Autor/es reacciones

Jordi Pérez-Tur

Research scientist at the Public Research Organisation (PRO) at the Institute of Biomedicine of Valencia of the Spanish National Research Council (CSIC) and principal investigator at CIBERNED

The death of Craig Venter marks the loss of a pioneer in the truest sense of the word. He expanded the frontiers of genetics as no one had done since the late 19th century. His approach to making rapid progress in sequencing the human genome was crucial to reaching that milestone in 2003, 50 years after the discovery of DNA’s double-helix structure.

Venter was a pioneer, not without controversy, who established several research institutes (TIGR, in 1992, which later became part of the J. Craig Venter Institute in the early years of this century), companies (Celera) and, above all, led projects that not only broke boundaries but surpassed them with spectacular innovations.
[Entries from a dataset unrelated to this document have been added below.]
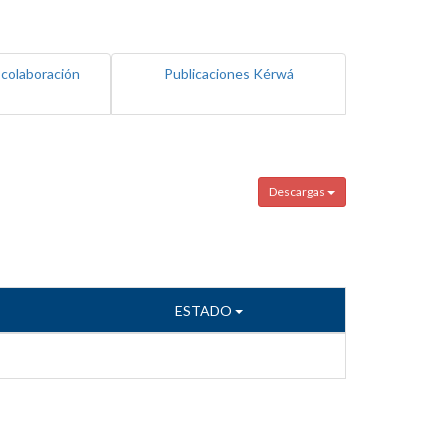
 colaboración
Publicaciones Kérwá
Descargas
ESTADO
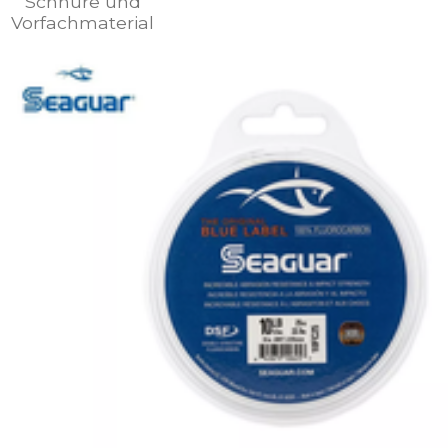
Schnüre und
Vorfachmaterial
His approach to sequencing the human genome came as a shock to the public programme, with a different methodology that would have required far more time to achieve its goal without EST sequencing—a technique born of the ingenuity and vision of Venter and his team. In recent years, his focus had been on the creation of synthetic cells, a rapidly expanding field.

I met him on a couple of occasions and was struck by his mental agility, the clarity of his objectives and the path he had mapped out to achieve them. He was a scientist of great intelligence, dedicated to advancing our understanding of biology. He understood where some of the key obstacles lay that needed to be overcome to open up those frontiers he loved to cross.

Although it may sound like a cliché, we bid farewell to a figure who was surely one of a kind, and of whom there are few examples in every generation.